(494c) Branch and Bound Method for Multiobjective Control Structure Design
Control structure design (CSD) deals with the selection of controlled and manipulated variables (CVs and MVs), and the pairings interconnecting these variables . Simply stating, the objective of CSD is to decide upon: Given the process, where shall the controllers be placed? This choice is often not obvious for processes encountered in practice. This problem is further complicated by the increasing mass and energy integration among the different process units, which necessitates consideration of the whole plant together. CSD for complete chemical plants is also known as plantwide control.
With its practical implications, CSD has been extensively studied; see  for an overview of available techniques. In most of the available methods, the selection of variables and pairings is carried out sequentially, which often requires enumeration of every alternative. The rapid growth of alternatives with process dimensions makes CSD through an exhaustive search computationally forbidding for large-scale processes. Furthermore, the selection of CVs and MVs followed by pairing selection may result in sub-optimal control structures. For example, the selected CVs and MVs may lead to highly interacting control loops for all possible pairings rendering decentralized control difficult. This necessitates the consideration of different tasks of CSD together in a multiobjective optimization framework such that a set of promising solutions (Pareto-optimal set) can be found. Then, the practicing engineer can select the control structure from the Pareto-optimal set by trading-off different selection criteria.
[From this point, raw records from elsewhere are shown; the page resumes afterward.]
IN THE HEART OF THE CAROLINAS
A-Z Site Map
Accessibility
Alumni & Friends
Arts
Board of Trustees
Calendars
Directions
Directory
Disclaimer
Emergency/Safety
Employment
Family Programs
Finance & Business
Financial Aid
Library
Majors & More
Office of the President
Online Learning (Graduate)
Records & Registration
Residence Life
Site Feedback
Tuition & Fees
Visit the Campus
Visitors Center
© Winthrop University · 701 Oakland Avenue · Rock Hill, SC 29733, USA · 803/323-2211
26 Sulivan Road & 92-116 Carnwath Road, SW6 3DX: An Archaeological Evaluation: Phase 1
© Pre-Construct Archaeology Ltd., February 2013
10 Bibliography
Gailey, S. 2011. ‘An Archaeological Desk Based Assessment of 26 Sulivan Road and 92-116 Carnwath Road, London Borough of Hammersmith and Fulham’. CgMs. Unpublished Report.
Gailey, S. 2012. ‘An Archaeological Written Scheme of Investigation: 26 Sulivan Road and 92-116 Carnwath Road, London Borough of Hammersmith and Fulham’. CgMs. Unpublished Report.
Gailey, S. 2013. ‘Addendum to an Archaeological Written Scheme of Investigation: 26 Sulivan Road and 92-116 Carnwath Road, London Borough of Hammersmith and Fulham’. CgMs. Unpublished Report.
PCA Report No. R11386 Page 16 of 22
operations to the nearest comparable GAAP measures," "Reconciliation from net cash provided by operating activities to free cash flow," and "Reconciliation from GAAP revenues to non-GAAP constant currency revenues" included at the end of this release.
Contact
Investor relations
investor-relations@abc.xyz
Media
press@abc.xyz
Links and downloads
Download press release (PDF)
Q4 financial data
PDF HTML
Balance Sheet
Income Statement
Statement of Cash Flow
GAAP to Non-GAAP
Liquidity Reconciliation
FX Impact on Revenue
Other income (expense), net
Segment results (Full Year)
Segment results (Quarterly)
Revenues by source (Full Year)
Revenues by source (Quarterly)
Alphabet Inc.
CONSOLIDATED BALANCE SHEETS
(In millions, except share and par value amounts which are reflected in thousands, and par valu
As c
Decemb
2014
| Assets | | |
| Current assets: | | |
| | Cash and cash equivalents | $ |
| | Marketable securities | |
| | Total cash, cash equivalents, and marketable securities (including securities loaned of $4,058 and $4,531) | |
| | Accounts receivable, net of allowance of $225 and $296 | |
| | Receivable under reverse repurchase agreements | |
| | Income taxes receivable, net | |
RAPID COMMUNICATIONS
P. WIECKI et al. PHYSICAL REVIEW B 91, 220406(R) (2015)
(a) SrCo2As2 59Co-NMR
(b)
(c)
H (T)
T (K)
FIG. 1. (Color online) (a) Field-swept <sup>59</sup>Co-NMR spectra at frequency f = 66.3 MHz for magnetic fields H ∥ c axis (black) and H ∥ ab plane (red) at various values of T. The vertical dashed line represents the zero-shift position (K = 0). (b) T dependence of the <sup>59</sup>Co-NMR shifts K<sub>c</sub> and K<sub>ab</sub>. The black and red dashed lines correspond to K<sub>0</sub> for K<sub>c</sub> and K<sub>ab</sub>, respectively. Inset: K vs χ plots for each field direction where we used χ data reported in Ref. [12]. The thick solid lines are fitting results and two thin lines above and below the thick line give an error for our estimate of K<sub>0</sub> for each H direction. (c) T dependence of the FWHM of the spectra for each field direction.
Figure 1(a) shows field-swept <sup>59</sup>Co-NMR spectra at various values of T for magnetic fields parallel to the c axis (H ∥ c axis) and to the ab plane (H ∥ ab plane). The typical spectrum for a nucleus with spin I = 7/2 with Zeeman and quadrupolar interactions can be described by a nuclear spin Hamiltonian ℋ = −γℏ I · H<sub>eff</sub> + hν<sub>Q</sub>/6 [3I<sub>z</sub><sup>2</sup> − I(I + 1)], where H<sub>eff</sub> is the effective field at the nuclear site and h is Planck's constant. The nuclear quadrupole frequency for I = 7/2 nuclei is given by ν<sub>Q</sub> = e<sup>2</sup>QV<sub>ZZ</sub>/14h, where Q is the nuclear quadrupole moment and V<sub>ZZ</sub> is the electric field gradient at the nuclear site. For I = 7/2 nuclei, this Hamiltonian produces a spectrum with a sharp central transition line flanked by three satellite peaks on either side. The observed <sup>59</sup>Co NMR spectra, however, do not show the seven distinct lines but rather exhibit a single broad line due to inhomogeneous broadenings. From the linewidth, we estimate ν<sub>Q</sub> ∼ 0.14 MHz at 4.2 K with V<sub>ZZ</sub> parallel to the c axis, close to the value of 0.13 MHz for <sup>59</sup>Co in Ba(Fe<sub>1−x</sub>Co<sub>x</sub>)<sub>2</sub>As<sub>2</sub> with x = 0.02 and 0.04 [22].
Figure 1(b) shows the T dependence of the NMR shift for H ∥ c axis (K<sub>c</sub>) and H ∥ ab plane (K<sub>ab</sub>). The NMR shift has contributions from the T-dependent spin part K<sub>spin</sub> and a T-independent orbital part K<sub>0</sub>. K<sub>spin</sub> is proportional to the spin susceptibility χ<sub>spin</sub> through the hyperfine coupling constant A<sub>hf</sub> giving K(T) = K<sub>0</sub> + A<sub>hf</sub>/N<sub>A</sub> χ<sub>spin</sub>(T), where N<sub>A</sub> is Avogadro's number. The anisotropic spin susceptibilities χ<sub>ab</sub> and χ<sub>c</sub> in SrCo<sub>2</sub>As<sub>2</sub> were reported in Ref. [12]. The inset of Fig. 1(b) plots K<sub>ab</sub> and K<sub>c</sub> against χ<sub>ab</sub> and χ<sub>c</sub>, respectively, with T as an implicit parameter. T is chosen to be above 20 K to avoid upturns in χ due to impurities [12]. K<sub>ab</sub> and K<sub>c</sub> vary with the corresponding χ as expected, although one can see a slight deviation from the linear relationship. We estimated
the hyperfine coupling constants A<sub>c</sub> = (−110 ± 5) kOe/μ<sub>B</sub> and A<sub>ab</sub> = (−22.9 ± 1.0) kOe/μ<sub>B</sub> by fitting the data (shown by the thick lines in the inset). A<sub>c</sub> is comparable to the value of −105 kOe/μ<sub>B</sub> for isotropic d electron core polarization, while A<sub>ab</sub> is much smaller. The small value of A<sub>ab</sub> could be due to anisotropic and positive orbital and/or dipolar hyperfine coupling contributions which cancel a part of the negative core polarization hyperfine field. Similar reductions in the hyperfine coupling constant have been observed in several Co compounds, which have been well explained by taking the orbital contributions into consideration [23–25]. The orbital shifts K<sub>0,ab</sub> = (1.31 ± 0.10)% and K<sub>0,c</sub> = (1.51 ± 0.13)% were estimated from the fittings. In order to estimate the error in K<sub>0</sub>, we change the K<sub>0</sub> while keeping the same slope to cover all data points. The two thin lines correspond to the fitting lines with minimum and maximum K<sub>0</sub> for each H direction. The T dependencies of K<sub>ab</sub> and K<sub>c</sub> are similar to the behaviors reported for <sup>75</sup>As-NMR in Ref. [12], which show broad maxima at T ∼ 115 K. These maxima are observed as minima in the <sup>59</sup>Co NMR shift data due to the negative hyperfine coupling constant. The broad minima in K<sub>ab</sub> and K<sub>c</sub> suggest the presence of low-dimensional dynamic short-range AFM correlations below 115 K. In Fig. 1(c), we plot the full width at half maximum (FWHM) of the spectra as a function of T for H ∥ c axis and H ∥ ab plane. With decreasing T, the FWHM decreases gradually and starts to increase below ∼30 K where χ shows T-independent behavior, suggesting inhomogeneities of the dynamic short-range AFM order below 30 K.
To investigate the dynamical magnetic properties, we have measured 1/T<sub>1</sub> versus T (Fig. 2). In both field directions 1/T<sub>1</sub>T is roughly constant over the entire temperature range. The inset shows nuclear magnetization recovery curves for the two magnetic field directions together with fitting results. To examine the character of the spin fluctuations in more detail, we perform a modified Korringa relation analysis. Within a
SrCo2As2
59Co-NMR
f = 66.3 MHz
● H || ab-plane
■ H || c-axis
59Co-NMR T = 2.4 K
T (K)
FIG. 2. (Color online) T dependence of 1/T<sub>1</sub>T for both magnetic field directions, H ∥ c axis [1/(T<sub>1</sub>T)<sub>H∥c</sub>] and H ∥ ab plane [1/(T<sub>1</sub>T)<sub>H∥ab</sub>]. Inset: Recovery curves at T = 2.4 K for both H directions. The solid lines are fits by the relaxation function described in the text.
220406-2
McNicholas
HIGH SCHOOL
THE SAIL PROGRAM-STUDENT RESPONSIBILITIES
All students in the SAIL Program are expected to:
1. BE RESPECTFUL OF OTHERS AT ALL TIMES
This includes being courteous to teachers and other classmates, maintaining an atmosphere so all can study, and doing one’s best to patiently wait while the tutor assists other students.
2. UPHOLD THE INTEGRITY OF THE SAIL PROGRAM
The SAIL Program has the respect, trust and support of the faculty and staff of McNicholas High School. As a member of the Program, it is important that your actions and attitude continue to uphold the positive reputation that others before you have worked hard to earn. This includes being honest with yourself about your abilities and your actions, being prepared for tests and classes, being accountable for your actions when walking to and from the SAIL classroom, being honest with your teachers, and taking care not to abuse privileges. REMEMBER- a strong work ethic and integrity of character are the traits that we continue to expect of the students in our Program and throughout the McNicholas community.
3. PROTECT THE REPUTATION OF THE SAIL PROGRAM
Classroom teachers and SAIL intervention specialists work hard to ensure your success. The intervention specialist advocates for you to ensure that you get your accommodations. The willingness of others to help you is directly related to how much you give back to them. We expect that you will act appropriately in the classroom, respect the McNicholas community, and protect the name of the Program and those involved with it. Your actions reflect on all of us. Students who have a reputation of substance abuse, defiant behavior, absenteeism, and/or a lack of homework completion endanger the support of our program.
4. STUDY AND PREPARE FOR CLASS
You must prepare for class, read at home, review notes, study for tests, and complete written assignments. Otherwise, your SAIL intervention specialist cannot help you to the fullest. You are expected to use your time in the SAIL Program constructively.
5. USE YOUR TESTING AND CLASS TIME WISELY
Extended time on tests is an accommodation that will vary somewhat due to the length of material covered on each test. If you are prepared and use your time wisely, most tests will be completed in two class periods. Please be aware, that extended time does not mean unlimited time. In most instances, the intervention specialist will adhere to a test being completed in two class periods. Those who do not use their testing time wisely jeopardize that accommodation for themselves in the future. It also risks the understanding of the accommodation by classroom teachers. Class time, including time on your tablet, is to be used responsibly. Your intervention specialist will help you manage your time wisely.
Traditionally, multiobjective CSD problem has been solved by converting the multiobjective problem into an optimization problem with a single objective by weighing different objectives  or by converting all but one of the objectives to constraints . In these approaches, the binary decision variables related to variable or pairing selection are relaxed as continuous variables. Subsequently, the Pareto-optimal set is obtained by repeatedly solving the mixed integer linear or nonlinear program (MILP or MINLP) with different weights or constraint limits. A drawback of these approaches is that the choice of weights and constraint limits is non-trivial. Furthermore, the Pareto-optimal set obtained using weighted objective function approach is not necessarily complete. Evolutionary algorithms can directly handle the multiobjective nature of CSD problem, but do not guarantee global optimality of the solution.
Recently, efficient branch and bound (BAB) methods have been developed for selection of CVs , , MVs , and pairings  by posing them as subset selection and permutation problems, respectively. These BAB methods guarantee globally optimal solution, while requiring several orders of magnitude lower computational times in comparison with exhaustive search. These methods, however, still need to be applied sequentially (CV and MV selection followed by pairing selection). Motivated by this drawback, we propose a BAB method to directly solve the multiobjective CSD problem in this paper.
The proposed BAB framework is general and can handle most of the available criteria for the selection of CVs, MVs and pairings. For illustration purposes, we consider a biobjective CSD problem in this work, where minimum singular value (MSV) rule  and mu-interaction measure (mu-IM)  are used for selection of CVs and pairings, respectively. The computational efficiency of the proposed method is demonstrated using randomly generated matrices and the large-scale case study of HDA process. These numerical tests show that the BAB method is able to reduce the solution time by several orders of magnitude in comparison with exhaustive search.